Si on compare 2018 à 2017, l’APD bilatérale attribuée à l’Afrique a diminué de quatre pour cent en termes réels.
Photo: S. Richter

2018 – moins d’argent pour l’aide au développement

En 2018, l’aide étrangère fournie par les donateurs publics a diminué de 2,7 pour cent par rapport à 2017, et la part qui va aux pays les plus pauvres a décliné. Selon l’OCDE, le montant de l’aide équivaut à 0,31 pour cent du revenu national brut combiné des donateurs du CAD, soit un niveau très inférieur au pourcentage cible de 0,7 pour cent pour l’APD.

En 2018, l’aide fournie par les donateurs publics a diminué de 2,7 pour cent par rapport à 2017. D’après les données provisoires collectées par l’OCDE, la diminution a été particulièrement importante pour les pays les plus pauvres. Ce recul est en grande partie dû à la réduction de l’aide accordée pour l’accueil de réfugiés car le nombre des entrées a diminué et les règles selon lesquelles les coûts d’accueil des réfugiés pouvaient être couverts par les budgets d’aide publique ont été renforcées.

En 2018, l’aide publique au développement (APD) fournie par les 30 membres du Comité d’aide au développement (CAD) de l’OCDE s’est élevée à 153,0 milliards de dollars US (USD). Dans les calculs, une nouvelle méthodologie fondée sur « l’équivalent-subvention » tenant compte des prêts a été utilisée. Selon la méthodologie « basée sur les flux de trésorerie » utilisée par le passé, l’APD 2018 s’élevait à 149,3 milliards USD, soit 2,7 pour cent de moins, en termes réels, qu’en 2017. Si on exclut l’aide dépensée pour le traitement et l’accueil des réfugiés, l’APD a été stable de 2017 à 2018.

Les pays les moins développés et l’Afrique sont particulièrement touchés 

Si on utilise le montant de l’APD calculé sur la base du flux de trésorerie pour comparer 2018 avec 2017, on constate que l’APD bilatérale accordée aux pays les moins développés a chuté de trois pour cent en termes réels par rapport à 2017, l’aide à l’Afrique de quatre pour cent, et l’aide humanitaire de huit pour cent. En 2018, les décaissements d’APD ont augmenté dans 17 pays donateurs, les augmentations les plus importantes ayant été enregistrées en Hongrie, en Islande et en Nouvelle-Zélande.
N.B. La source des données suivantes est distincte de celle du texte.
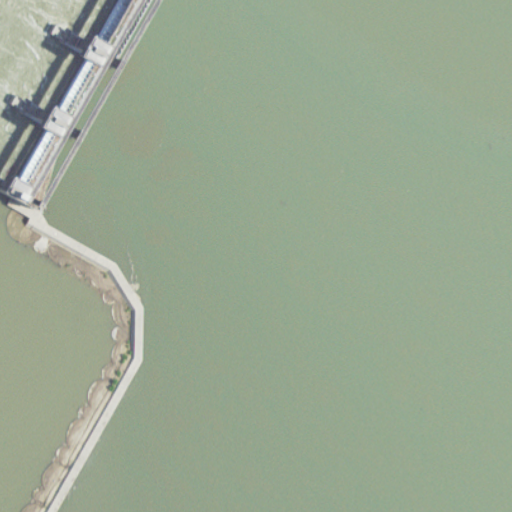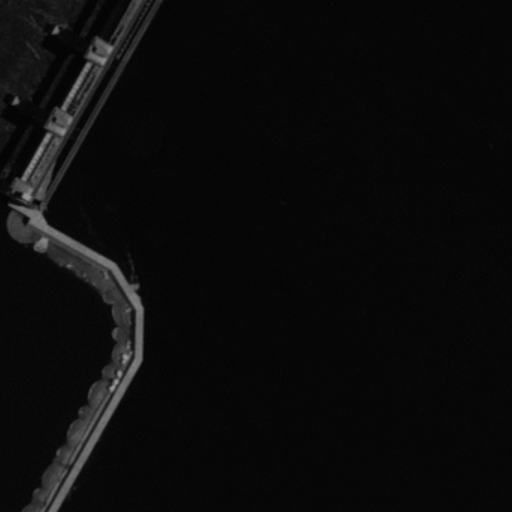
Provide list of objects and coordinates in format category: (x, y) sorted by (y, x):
river: (412, 135)
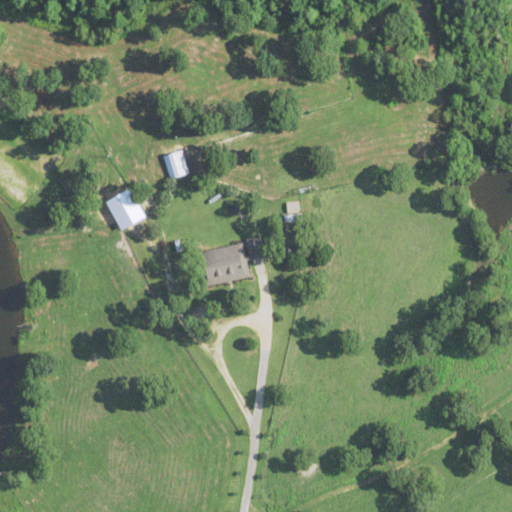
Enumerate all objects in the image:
building: (228, 261)
road: (174, 307)
road: (265, 311)
road: (218, 357)
road: (253, 430)
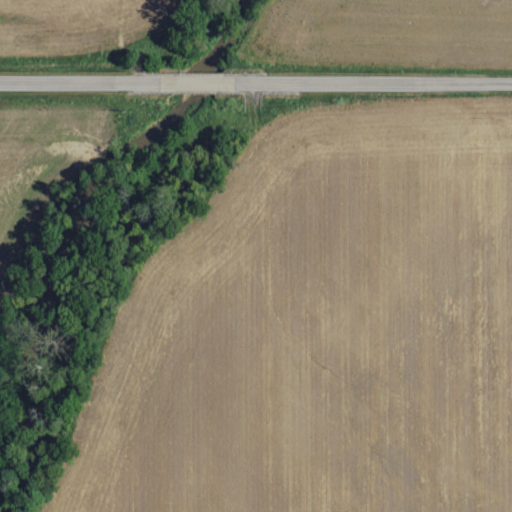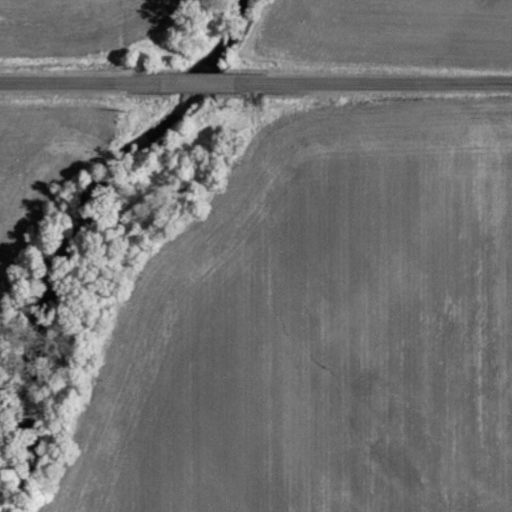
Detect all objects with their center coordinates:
crop: (95, 16)
crop: (380, 33)
road: (367, 82)
road: (84, 84)
road: (196, 84)
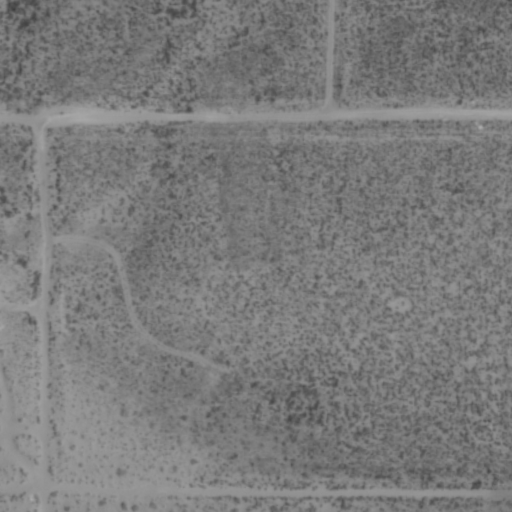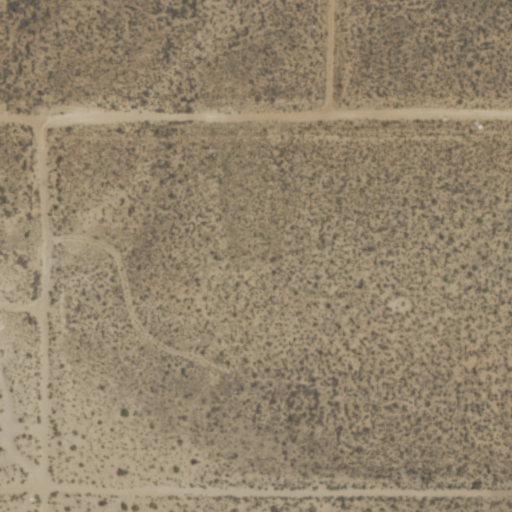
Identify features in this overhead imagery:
road: (255, 121)
road: (256, 489)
Ils ont diminué dans douze pays, pour certains en raison de la réduction du nombre de réfugiés, les diminutions les plus fortes ayant été notées en Autriche, en Finlande, en Grèce, en Italie, au Japon et au Portugal. Selon Angel Gurria, secrétaire général de l’OCDE, cette tendance a été particulièrement préoccupante dans la mesure où elle découlait de données montrant que les aides privées au développement étaient également en recul. Les pays donateurs n’ont pas respecté leur engagement de 2015 à intensifier le financement du développement, ce qui rend plus difficile la réalisation des objectifs de développement durable pour 2030.
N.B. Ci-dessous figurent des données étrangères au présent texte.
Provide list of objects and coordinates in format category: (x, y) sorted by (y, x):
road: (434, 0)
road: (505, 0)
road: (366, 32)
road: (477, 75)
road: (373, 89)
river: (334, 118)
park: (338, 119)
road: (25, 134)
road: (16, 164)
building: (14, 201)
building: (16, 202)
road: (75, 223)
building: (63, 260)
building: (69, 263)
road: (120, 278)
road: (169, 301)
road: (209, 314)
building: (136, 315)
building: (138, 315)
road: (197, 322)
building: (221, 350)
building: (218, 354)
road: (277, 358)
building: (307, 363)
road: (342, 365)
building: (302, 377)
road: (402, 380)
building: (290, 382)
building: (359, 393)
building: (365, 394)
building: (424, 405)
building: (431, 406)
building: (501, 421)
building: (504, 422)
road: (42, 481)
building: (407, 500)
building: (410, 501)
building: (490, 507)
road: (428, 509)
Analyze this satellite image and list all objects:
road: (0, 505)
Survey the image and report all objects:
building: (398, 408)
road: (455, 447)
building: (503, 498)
Seulement cinq pays sur 30 sont dans les clous

Comme le montrent les calculs, l’APD en équivalent-subvention pour 2018 équivaut à 0,31 pour cent du revenu national brut (RNB) combiné des donateurs du CAD, soit nettement moins que le rapport cible APD sur RNB de 0,7 pour cent. Cinq membres du CAD – Danemark, Luxembourg, Norvège, Suède et Royaume-Uni – ont atteint ou dépassé l’objectif de 0 ,7 pour cent. La Turquie et les Émirats arabes unis, pays non-membres du CAD dont l’APD n’est pas comprise dans le total du CAD, ont respectivement attribué 1,10 et 0,95 pour cent de leur RNB à l’aide au développement.

Un nouveau système pour plus de transparence

Selon Susanna Moorehead, présidente du CAD, la nouvelle méthodologie fondée sur l’équivalent-subvention adoptée par le CAD en 2014, est un moyen plus précis et plus transparent de mesurer les efforts des donateurs. Elle devrait faire une comparaison plus réaliste entre les subventions, qui ont représenté 83 pour cent de l’APD bilatérale en 2018, et les prêts qui, eux, en ont représenté 17 pour cent. Cette méthodologie a également été conçue pour inciter les donateurs à faire des prêts aux conditions les plus préférentielles et à attribuer plus de subventions aux pays qui en ont le plus besoin.